* [REQUIREMENT]:
In the entries below, find the line with "Image 2: Two" and the line with "Image 3: Top". Print those two and everything between them exactly, and nothing else.

*** RAW DATA ***

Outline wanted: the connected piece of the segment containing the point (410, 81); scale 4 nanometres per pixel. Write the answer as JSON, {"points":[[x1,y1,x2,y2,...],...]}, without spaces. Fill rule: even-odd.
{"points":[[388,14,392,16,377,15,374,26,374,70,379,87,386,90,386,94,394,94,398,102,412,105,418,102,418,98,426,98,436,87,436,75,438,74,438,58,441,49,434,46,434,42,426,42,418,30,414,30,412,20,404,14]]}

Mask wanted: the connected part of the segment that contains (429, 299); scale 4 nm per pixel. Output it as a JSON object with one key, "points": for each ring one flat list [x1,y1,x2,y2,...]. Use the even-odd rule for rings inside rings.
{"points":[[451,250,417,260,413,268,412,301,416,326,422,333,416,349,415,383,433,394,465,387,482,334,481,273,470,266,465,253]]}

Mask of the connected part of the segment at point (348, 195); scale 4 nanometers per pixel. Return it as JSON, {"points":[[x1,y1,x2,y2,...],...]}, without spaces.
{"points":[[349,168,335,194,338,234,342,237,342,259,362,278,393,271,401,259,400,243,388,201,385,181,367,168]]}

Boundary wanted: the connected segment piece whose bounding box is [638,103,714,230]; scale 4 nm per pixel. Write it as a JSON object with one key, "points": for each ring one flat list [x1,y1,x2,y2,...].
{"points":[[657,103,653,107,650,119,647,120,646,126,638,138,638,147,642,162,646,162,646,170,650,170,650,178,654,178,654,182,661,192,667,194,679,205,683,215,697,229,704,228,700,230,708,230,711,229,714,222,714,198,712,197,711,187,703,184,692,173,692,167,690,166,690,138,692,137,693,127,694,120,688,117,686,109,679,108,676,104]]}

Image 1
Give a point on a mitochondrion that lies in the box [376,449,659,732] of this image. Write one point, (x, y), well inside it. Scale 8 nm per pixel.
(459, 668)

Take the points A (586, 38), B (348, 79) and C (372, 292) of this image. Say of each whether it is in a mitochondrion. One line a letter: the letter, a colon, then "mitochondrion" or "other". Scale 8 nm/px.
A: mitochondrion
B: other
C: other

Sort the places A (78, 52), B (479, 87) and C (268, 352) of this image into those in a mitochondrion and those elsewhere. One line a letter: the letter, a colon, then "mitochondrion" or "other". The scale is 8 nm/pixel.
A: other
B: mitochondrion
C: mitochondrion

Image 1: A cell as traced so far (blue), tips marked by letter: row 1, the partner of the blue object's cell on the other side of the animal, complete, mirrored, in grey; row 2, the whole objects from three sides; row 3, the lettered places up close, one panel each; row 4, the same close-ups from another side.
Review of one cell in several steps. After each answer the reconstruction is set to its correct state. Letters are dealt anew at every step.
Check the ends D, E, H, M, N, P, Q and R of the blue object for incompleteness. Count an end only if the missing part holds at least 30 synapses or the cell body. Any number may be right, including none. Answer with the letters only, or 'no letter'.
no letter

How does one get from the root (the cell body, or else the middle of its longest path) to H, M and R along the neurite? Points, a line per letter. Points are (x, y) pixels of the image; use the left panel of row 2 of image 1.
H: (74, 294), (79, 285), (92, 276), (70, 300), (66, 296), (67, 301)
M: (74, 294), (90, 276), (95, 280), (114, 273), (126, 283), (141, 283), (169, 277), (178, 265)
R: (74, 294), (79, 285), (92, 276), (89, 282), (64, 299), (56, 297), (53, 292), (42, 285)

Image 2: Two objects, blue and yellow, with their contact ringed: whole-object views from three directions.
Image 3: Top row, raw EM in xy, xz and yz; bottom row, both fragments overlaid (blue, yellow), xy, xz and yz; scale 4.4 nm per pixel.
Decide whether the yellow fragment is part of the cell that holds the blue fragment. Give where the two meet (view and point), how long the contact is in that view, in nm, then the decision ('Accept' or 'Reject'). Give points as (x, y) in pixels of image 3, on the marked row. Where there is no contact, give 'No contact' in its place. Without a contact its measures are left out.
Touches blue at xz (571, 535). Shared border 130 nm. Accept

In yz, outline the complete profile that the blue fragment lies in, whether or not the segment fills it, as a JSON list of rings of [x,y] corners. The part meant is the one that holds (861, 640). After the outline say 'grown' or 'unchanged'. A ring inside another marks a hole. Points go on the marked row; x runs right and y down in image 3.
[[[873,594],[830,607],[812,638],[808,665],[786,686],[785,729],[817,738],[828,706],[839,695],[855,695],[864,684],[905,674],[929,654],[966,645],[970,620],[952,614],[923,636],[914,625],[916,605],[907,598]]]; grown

***

* [ANSWER SECTION]:
Image 2: Two objects, blue and yellow, with their contact ringed: whole-object views from three directions.
Image 3: Top row, raw EM in xy, xz and yz; bottom row, both fragments overlaid (blue, yellow), xy, xz and yz; scale 4.4 nm per pixel.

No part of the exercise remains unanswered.